### WORK TASK
All that is needed is the first stretch of the listing below, repeated exactly and ending with the line that contains "encrypted_password | string". Pictures are to be left out.

++++++++++

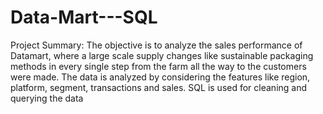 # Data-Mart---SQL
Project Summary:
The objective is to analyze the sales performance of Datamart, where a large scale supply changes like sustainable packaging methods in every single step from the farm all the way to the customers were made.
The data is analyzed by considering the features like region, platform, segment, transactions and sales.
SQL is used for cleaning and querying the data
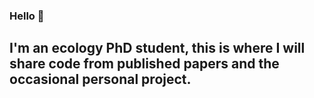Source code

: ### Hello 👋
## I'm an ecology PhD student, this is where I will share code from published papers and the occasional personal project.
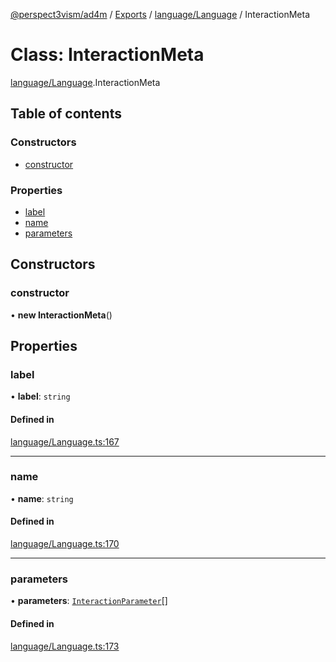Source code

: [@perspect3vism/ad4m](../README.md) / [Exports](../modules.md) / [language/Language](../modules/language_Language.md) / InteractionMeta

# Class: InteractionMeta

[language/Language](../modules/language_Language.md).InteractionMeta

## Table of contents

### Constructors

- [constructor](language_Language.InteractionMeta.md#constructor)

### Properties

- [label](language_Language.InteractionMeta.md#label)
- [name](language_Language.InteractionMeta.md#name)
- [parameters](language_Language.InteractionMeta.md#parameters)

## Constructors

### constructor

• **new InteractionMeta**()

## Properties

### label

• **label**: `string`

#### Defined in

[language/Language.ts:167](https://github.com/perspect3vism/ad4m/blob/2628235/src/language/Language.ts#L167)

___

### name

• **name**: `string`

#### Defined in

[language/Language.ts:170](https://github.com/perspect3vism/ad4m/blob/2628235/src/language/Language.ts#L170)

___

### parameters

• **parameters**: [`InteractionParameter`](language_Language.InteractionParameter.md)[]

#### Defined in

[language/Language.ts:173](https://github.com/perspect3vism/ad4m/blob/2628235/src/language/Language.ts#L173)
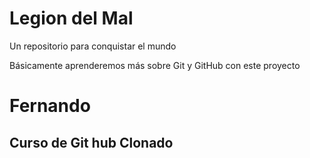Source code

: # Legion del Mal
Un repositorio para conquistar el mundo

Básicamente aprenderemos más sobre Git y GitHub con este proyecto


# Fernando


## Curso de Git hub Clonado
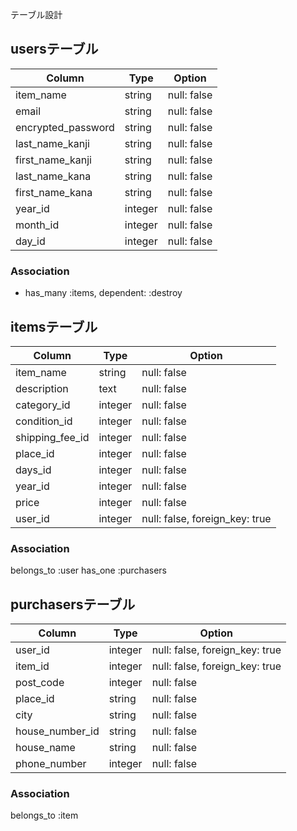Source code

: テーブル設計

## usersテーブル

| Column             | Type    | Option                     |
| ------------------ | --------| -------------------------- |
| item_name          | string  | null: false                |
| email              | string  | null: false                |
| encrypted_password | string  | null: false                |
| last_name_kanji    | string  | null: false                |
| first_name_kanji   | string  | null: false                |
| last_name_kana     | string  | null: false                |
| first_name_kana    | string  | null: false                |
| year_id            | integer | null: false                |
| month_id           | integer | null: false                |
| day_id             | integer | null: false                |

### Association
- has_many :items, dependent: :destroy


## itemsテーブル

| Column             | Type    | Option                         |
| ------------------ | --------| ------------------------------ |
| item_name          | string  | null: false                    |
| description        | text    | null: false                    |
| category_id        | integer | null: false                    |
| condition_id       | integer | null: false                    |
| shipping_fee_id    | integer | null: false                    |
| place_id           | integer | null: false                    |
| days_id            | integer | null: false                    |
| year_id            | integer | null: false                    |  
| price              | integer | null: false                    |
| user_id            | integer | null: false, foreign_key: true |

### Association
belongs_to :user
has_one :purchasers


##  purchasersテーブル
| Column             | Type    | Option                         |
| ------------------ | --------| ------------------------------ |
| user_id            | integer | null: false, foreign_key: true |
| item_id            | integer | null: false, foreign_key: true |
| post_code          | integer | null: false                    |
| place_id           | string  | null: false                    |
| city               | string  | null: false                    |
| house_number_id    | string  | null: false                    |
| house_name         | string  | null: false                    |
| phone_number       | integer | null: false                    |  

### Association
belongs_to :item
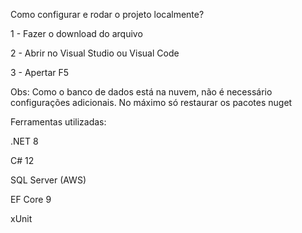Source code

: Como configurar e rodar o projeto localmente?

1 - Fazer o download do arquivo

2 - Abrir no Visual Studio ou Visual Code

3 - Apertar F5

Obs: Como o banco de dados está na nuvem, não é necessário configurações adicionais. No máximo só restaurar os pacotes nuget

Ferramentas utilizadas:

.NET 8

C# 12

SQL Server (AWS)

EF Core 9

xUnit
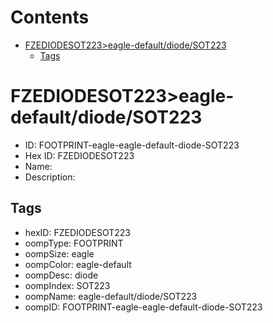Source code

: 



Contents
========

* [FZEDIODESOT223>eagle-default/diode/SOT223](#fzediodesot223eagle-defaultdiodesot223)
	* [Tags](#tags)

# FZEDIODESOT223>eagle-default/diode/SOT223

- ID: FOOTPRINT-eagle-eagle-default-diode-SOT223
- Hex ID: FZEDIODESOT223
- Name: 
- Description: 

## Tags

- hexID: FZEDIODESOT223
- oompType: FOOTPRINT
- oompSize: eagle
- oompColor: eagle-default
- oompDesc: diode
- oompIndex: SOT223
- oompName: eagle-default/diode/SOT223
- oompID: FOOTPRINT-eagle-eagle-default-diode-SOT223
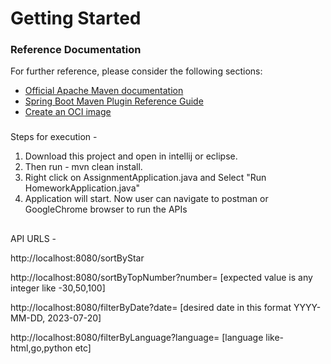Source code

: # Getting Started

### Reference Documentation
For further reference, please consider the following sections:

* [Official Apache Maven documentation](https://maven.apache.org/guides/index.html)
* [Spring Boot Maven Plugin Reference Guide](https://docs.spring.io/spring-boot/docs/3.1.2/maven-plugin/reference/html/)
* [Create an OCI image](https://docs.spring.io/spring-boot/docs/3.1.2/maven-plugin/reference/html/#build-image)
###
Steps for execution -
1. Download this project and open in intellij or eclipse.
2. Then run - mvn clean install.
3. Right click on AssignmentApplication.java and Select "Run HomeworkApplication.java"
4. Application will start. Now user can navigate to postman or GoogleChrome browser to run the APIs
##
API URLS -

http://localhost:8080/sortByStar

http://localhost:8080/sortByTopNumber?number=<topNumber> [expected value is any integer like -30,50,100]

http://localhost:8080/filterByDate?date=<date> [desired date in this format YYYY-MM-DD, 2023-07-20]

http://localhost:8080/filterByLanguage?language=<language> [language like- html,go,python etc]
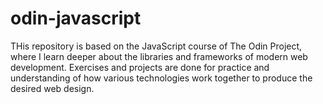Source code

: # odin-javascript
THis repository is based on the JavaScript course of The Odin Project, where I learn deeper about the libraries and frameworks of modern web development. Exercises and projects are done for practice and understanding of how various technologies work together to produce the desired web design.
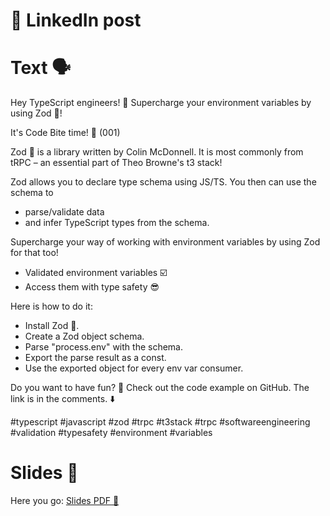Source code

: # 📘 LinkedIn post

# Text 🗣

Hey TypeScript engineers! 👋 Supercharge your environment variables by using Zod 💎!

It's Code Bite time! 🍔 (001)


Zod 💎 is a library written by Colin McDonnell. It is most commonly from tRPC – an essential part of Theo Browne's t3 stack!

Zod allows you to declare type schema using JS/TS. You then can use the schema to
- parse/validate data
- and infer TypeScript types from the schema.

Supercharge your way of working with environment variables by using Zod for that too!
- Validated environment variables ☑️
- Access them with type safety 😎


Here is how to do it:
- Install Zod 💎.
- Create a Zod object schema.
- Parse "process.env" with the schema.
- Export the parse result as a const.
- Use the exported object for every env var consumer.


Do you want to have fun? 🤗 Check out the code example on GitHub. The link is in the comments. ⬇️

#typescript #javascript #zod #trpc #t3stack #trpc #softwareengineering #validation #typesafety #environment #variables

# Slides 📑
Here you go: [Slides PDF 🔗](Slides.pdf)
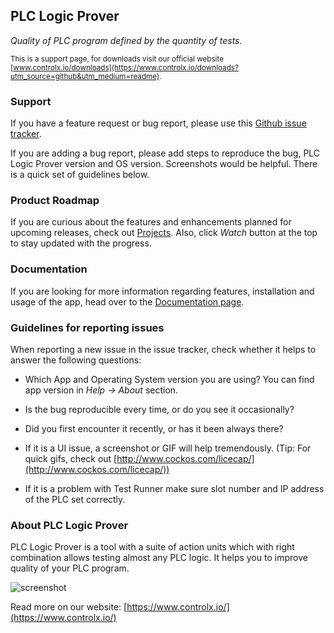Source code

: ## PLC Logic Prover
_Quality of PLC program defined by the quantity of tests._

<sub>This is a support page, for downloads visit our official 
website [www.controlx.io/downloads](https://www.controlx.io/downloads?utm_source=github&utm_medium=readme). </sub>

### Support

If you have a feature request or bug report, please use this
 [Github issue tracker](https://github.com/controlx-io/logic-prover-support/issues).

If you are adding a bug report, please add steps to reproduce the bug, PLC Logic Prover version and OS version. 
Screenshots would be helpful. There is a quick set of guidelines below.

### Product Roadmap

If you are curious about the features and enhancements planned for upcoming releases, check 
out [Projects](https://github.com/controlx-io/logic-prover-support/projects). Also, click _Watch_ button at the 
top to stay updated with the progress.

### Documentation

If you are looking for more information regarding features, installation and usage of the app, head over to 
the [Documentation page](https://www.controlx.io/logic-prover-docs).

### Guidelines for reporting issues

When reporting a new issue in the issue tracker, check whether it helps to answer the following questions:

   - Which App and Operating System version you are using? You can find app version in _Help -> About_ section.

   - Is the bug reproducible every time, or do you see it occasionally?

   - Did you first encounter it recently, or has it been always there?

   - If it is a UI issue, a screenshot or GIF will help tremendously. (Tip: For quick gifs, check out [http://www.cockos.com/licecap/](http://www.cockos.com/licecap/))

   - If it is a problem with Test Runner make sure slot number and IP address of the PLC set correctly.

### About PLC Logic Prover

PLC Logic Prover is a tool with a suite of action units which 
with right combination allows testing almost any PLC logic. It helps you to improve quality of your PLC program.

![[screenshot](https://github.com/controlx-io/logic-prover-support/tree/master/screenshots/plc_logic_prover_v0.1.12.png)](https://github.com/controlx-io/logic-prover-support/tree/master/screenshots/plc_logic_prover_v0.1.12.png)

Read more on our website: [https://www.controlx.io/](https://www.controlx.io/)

++++++++++

### WRITTEN RESPONSE
 # Data-Mart---SQL
Project Summary:
The objective is to analyze the sales performance of Datamart, where a large scale supply changes like sustainable packaging methods in every single step from the farm all the way to the customers were made.
The data is analyzed by considering the features like region, platform, segment, transactions and sales.
SQL is used for cleaning and querying the data
Source code

: ### Hello 👋
## I'm an ecology PhD student, this is where I will share code from published papers and the occasional personal project.
Source code

: [@perspect3vism/ad4m](../README.md) / [Exports](../modules.md) / [language/Language](../modules/language_Language.md) / InteractionMeta

# Class: InteractionMeta

[language/Language](../modules/language_Language.md).InteractionMeta

## Table of contents

### Constructors

- [constructor](language_Language.InteractionMeta.md#constructor)

### Properties

- [label](language_Language.InteractionMeta.md#label)
- [name](language_Language.InteractionMeta.md#name)
- [parameters](language_Language.InteractionMeta.md#parameters)

## Constructors

### constructor

• **new InteractionMeta**()

## Properties

### label

• **label**: `string`

#### Defined in

[language/Language.ts:167](https://github.com/perspect3vism/ad4m/blob/2628235/src/language/Language.ts#L167)

___

### name

• **name**: `string`

#### Defined in

[language/Language.ts:170](https://github.com/perspect3vism/ad4m/blob/2628235/src/language/Language.ts#L170)

___

### parameters

• **parameters**: [`InteractionParameter`](language_Language.InteractionParameter.md)[]

#### Defined in

[language/Language.ts:173](https://github.com/perspect3vism/ad4m/blob/2628235/src/language/Language.ts#L173)
Source code

: # Legion del Mal
Un repositorio para conquistar el mundo

Básicamente aprenderemos más sobre Git y GitHub con este proyecto


# Fernando


## Curso de Git hub Clonado
Source code

: テーブル設計

## usersテーブル

| Column             | Type    | Option                     |
| ------------------ | --------| -------------------------- |
| item_name          | string  | null: false                |
| email              | string  | null: false                |
| encrypted_password | string  | null: false                |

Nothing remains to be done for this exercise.